OLHAR 2020 | Abertura – Feitiço temporário


Olhar de Cinema 2020 - Abertura: Para Onde Voam as Feiticeiras (2020) | Foto: Divulgação (Descoloniza Filmes)

A maratona de festivais cinematográficos no Brasil continua, mudando a sua rota para o evento paranaense Olhar de Cinema – Festival Internacional de Curitiba que, dada as circunstâncias deste atípico ano de 2020, leva a sua programação tipicamente composta por filmes que desafiam padrões estéticos, narrativos e discursivos para todo o país, através de seu site olhardecinema.com.br. E para abrir esta 9ª edição do Olhar de Cinema, que se iniciou nesta quarta, dia 7, e segue virtualmente até 15 de outubro, a dose de experimentação vem de Para Onde Voam as Feiticeiras (2020), longa de Eliane Caffé, Carla Caffé e Beto Amaral que acompanha as intervenções artísticas e debates de um grupo de performers nas ruas de São Paulo. Confira abaixo mais sobre o filme de abertura do festival.

 

Para Onde Voam as Feiticeiras (2020) | Foto: Divulgação (Descoloniza Filmes)

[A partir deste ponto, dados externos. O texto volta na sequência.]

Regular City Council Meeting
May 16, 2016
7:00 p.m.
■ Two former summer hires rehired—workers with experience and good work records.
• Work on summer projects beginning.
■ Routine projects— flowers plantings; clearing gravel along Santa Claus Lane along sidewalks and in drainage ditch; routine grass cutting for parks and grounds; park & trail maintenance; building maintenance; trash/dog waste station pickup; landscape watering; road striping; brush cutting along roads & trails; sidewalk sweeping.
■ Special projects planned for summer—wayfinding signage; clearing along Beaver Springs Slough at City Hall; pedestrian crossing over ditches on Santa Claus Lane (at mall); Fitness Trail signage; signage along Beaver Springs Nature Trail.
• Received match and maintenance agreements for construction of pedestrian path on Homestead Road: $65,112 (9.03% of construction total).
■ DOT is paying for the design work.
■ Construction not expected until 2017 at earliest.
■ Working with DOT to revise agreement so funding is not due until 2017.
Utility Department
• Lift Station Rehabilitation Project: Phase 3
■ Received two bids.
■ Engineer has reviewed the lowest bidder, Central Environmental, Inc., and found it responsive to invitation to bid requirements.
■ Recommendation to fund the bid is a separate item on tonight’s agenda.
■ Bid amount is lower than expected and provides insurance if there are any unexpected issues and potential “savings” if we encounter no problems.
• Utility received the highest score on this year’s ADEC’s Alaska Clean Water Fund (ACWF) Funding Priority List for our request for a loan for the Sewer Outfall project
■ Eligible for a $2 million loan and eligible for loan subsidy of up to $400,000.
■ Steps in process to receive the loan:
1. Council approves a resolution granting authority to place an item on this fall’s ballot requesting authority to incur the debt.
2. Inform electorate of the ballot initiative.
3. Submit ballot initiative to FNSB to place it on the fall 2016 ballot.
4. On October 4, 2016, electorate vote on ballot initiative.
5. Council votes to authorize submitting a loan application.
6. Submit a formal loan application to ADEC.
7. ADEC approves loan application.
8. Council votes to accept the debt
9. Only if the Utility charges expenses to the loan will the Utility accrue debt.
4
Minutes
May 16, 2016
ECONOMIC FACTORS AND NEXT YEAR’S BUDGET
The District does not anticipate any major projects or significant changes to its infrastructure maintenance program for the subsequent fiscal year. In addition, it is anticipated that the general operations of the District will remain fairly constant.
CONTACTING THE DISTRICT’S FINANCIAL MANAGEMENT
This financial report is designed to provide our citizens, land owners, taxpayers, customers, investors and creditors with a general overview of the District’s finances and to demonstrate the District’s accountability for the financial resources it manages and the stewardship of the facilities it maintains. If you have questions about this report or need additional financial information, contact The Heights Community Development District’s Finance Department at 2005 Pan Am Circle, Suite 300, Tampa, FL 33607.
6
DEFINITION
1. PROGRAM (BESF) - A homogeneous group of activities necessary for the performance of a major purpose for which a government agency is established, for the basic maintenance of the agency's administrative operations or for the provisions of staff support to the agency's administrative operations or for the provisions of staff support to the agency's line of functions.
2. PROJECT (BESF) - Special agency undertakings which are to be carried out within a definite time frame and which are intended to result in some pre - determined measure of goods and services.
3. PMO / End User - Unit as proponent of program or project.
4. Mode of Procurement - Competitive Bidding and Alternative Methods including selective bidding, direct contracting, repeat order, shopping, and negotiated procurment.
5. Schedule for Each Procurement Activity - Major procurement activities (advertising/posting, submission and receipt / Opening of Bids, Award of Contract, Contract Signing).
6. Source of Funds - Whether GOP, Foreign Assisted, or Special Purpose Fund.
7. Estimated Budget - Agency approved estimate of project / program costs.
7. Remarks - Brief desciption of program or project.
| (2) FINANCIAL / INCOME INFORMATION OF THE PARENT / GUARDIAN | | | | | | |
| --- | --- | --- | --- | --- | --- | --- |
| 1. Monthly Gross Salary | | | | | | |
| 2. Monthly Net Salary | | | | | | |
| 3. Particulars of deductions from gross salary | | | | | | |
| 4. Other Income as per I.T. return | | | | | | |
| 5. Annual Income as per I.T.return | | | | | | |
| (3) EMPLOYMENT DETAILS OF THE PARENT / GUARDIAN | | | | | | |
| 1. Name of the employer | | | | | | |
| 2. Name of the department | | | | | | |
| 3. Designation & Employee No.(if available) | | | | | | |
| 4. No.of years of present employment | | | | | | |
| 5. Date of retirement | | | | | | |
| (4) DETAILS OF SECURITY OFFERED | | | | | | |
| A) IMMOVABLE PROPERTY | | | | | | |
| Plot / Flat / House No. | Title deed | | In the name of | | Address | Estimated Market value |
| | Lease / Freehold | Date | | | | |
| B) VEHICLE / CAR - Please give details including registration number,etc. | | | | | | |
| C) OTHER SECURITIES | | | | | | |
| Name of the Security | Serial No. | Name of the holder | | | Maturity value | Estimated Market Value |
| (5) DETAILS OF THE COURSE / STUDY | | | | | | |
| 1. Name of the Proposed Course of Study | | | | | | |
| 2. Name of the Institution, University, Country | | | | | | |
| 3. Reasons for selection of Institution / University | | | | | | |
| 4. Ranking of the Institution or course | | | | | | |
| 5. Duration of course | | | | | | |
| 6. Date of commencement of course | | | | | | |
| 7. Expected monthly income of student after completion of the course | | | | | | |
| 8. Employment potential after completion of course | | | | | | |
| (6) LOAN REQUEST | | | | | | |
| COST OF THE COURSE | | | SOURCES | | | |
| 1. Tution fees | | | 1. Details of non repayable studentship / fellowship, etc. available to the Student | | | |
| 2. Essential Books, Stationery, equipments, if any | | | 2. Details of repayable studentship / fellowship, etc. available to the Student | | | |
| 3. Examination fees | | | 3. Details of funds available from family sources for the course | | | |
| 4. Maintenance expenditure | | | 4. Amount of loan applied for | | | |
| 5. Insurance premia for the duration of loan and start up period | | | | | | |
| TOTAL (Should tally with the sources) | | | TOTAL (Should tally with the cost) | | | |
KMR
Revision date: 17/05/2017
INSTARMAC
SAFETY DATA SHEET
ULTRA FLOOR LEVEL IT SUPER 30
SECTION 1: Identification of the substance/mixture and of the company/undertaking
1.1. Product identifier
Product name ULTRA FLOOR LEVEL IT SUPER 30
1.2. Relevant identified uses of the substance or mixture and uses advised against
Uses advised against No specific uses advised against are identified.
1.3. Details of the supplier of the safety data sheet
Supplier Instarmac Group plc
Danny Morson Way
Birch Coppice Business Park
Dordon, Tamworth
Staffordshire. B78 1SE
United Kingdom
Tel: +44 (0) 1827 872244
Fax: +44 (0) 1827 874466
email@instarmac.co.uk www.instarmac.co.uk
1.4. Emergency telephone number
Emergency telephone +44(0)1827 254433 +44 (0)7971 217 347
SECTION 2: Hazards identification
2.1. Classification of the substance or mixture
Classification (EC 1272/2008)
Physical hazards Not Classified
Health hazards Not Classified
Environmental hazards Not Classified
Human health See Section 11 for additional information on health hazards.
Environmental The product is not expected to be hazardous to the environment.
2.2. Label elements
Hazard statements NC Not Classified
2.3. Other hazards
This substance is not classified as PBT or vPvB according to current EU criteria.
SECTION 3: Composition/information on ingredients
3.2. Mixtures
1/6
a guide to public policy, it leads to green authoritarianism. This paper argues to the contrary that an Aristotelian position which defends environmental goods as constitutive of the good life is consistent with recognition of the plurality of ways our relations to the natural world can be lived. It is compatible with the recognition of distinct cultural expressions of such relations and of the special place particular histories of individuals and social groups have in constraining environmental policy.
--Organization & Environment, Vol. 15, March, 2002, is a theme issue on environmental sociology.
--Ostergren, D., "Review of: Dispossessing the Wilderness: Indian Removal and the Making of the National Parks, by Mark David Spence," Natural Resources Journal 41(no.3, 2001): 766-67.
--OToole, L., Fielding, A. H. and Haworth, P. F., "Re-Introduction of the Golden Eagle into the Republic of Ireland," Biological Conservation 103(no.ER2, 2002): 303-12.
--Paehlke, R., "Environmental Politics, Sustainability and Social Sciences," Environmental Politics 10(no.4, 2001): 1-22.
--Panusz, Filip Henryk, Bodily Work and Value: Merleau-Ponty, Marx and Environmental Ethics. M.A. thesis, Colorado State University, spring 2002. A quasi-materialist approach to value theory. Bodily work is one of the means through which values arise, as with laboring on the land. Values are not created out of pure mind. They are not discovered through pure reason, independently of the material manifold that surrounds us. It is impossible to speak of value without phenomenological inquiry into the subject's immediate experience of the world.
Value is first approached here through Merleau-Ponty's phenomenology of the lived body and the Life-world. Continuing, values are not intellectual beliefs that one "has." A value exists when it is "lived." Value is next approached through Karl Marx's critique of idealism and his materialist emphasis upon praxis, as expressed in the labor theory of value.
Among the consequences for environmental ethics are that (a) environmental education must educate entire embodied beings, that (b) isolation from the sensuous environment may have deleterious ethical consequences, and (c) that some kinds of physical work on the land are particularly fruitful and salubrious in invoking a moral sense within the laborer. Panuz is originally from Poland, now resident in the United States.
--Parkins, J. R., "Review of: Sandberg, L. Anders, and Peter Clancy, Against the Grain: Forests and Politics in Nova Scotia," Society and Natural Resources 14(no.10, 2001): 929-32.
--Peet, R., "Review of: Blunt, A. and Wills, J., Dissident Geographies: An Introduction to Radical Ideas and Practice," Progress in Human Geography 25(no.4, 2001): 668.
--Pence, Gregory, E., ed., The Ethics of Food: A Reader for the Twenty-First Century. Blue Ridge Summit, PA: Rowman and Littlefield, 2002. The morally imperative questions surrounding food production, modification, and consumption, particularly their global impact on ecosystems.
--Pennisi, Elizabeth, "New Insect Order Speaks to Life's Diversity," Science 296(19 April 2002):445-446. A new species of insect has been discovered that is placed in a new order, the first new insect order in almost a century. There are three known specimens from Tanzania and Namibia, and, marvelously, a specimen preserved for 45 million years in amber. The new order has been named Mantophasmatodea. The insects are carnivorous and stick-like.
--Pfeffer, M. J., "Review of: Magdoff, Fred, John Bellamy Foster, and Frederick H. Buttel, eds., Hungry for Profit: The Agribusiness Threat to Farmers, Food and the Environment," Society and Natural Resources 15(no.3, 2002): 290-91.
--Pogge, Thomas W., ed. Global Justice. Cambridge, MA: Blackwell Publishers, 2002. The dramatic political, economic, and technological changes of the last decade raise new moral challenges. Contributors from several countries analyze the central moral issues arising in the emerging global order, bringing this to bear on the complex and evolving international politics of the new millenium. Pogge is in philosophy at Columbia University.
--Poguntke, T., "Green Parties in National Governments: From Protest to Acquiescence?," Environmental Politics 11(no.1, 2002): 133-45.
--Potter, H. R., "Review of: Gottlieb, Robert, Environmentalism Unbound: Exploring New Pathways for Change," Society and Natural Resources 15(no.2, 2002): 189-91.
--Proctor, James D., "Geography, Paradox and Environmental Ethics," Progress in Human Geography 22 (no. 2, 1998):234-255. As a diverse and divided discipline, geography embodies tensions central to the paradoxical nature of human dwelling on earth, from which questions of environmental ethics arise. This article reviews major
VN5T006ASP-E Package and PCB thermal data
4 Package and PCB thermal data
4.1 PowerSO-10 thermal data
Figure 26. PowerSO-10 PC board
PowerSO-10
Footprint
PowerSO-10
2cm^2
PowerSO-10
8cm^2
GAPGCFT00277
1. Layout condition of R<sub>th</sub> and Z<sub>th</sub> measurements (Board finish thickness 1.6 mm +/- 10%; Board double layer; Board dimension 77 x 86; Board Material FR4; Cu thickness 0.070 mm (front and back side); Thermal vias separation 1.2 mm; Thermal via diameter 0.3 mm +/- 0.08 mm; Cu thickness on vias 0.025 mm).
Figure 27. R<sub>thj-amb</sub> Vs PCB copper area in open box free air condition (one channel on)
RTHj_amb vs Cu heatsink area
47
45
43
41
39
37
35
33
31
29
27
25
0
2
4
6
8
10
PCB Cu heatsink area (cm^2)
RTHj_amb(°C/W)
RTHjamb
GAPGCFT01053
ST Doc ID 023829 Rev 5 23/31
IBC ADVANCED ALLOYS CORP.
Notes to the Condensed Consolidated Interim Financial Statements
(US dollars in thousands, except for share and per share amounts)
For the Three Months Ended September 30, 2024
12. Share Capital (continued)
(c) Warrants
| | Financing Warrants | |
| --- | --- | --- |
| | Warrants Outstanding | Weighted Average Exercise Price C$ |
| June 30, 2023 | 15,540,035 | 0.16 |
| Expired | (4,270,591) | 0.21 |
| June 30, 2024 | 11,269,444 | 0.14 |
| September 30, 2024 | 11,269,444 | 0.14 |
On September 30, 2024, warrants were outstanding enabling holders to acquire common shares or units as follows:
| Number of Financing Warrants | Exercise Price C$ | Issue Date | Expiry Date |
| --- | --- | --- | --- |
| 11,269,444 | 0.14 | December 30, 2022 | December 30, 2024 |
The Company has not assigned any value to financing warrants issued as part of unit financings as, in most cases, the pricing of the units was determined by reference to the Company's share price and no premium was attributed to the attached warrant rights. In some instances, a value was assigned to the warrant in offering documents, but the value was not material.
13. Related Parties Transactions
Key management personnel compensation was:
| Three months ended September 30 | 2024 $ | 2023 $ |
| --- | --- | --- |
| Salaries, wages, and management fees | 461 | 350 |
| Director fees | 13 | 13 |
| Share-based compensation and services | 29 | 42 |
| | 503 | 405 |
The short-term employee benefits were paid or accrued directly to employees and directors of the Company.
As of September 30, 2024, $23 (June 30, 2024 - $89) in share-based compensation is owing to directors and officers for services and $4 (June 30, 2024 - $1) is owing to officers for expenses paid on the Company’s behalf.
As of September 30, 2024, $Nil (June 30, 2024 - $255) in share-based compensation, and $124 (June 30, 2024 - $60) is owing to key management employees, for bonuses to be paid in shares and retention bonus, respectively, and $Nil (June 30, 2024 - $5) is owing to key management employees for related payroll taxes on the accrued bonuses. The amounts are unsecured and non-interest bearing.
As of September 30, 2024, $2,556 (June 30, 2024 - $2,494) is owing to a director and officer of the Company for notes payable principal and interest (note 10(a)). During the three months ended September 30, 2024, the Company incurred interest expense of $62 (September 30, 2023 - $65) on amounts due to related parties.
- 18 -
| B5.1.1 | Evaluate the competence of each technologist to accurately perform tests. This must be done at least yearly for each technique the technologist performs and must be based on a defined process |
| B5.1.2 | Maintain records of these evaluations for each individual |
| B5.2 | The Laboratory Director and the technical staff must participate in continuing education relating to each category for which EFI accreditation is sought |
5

Em meio ao vaivém de uma rua no centro da cidade de São Paulo, um grupo aborda os comerciantes do local para assegurar a realização de uma intervenção artística. Eles informam que, em frente ao imóvel desocupado, farão a performance ali sobre os corpos marginalizados pela sociedade, que ocuparão tanto aquele espaço quanto a discussão pública. Todo esse processo é filmado, assim como o próprio ato de filmá-lo é exposto. É deste modo que Para Onde Voam as Feiticeiras dá as suas cartas logo na abertura, deixando claro a metalinguagem extensiva do filme de Eliane Caffé, diretora de Narradores de Javé (2003) e Era o Hotel Cambridge (2016), Carla Caffé e Beto Amaral, diretora de arte e produtor que estreiam na direção de longas.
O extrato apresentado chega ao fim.